Илья достал стофранковую купюру и сунул ему в карман:

– Если придут еще раз, зафиксируй и покажи мне, интересно, кто такие.

– Что им сказать?

– Скажи – не знаю, оставьте телефон, позвоню, хорошо?

– Договорились! Если что, позвоню. Надеюсь, Илья, ничего серьезного?

– Не беспокойся, ты человек умный, не ошибешься.

Илья выпил кофе в гостиничном кафе и уже через десять минут сидел за рулем BMW.

Как будто какая-то сила управляла им и заставляла действовать против своей воли. Как он оказался на автобане, чего хотел, куда ехал – было неизвестно. И машина, и он сам были словно на автопилоте. Он пришел в себя только тогда, когда оказался возле того поворота в Лозанне, который вел в сторону старика. По этому пути он проезжал всего один раз, когда привез старику лекарство из Тбилиси. Тогда его вез шофер Бориса.

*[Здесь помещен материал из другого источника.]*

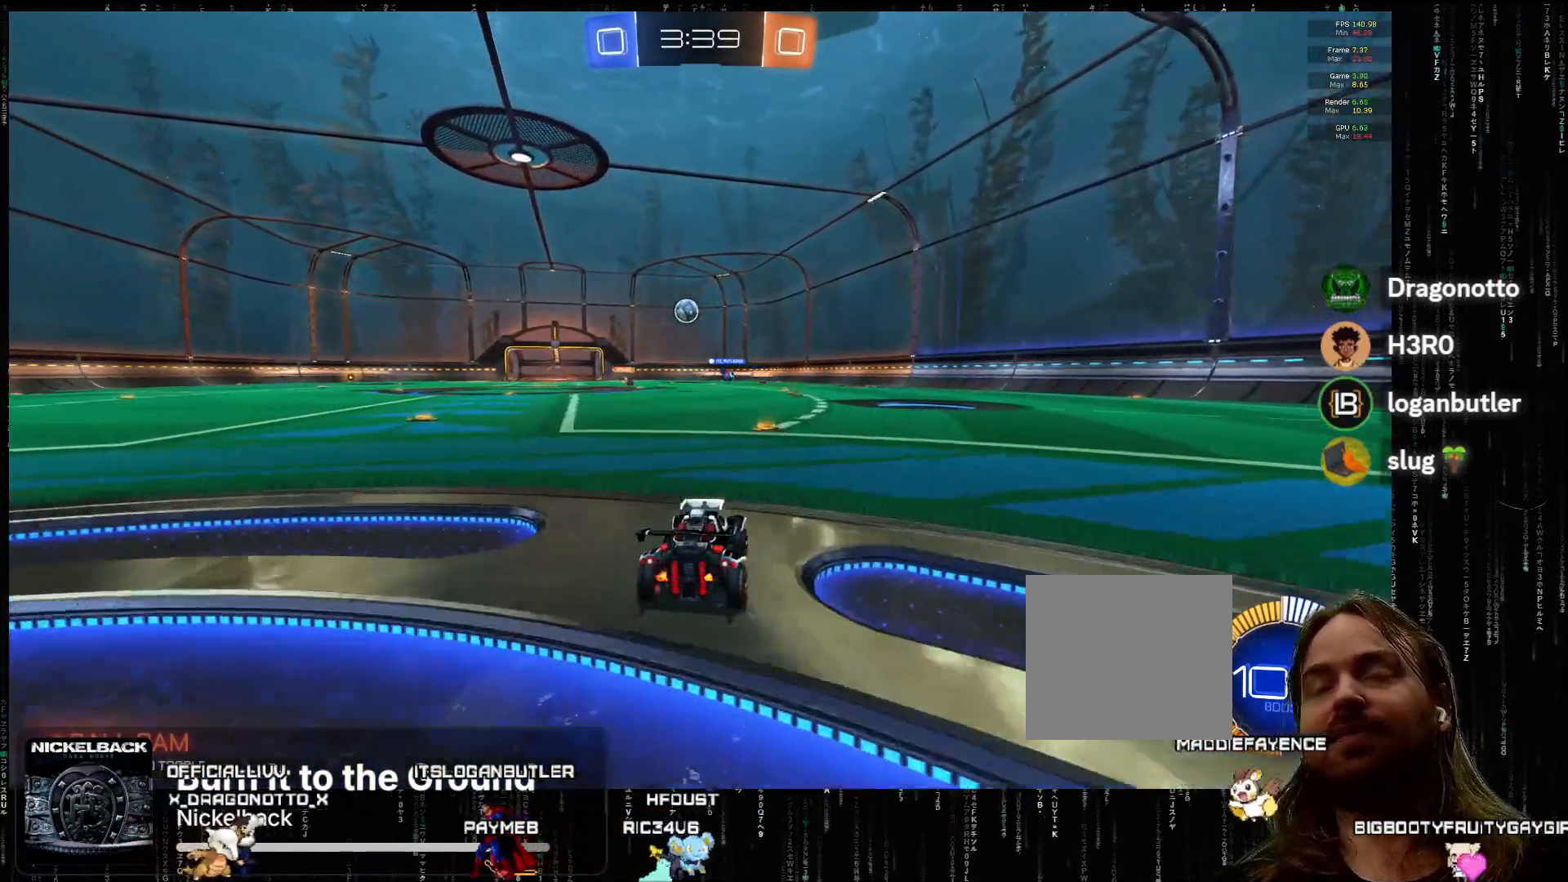
{"buttons": ["R2"], "left_stick": "center", "events": []}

Отступать он не собирался. Незнакомая сила независимо от него вела его по этой дороге. Ему вспомнился вчерашний разговор с Ирен, когда она спросила, когда он собирается навестить дедушку. Илья был очень категоричен:

– Не собираюсь.

А сейчас мчался к ним.

– Обманул? Да, получается так…

Когда он подъехал к воротам окутанного туманом парка, мысли его прояснились. Пульта от ворот у него, конечно, не было, и он остановился у ограды. Вокруг не было ни души, машин тоже не было видно. Из радиоприемника доносился тоскливый хит Брайана Адамса. Парк был окутан туманом, все еще моросило, но тяжесть с души как будто исчезла, и настроение уже было совершенно другим. Сейчас ему нужно было как можно больше энергии и позитива, чтобы передать старику.

Машинально он трижды мигнул фарами на ворота, трижды посигналил и удивился, когда ворота стали открываться. Камеры наблюдения вроде бы не было, никого поблизости тоже не было видно. Он глянул в зеркало заднего вида, но и там не увидел никого, кто бы мог открыть ворота пультом.

Илья тронул машину с места и медленно поехал вперед. Здесь он уже точно знал, по какой тропинке ехать, хотя не было ни одного дорожного указателя. Через три минуты он уже был возле ворот хорошо знакомого здания и еще раз посветил фарами, но уже не сигналил. Ворота сразу же открылись. Илья поставил машину на паркинг, оружие бросил в бардачок и закрыл на ключ. Быстрым шагом, чтобы не намокнуть, он пошел к центральному входу.

У дверей стоял улыбающийся Пьер. Они сердечно поздоровались.

– Как хорошо, что вы приехали, месье Илья! Дедушке очень плохо… – сказал Пьер.

Энергичными шагами Илья поднялся на второй этаж и открыл дверь в комнату старика.

Кроме незнакомого врача, в комнате был доктор Николь, они о чем-то тихо совещались. Старик лежал с закрытыми глазами, его безжизненное лицо было лилового цвета, так же как тогда, когда Илья впервые увидел его в клинике «Женолье».

Доктор Николь с улыбкой поздоровался с ним и расспросил о делах, затем представил коллегу. Илья спросил о состоянии здоровья старика. Николь сжал губы, покачал головой и поднял плечи – вероятно, в знак своего бессилия. Именно этот жест и был реальным ответом на вопрос.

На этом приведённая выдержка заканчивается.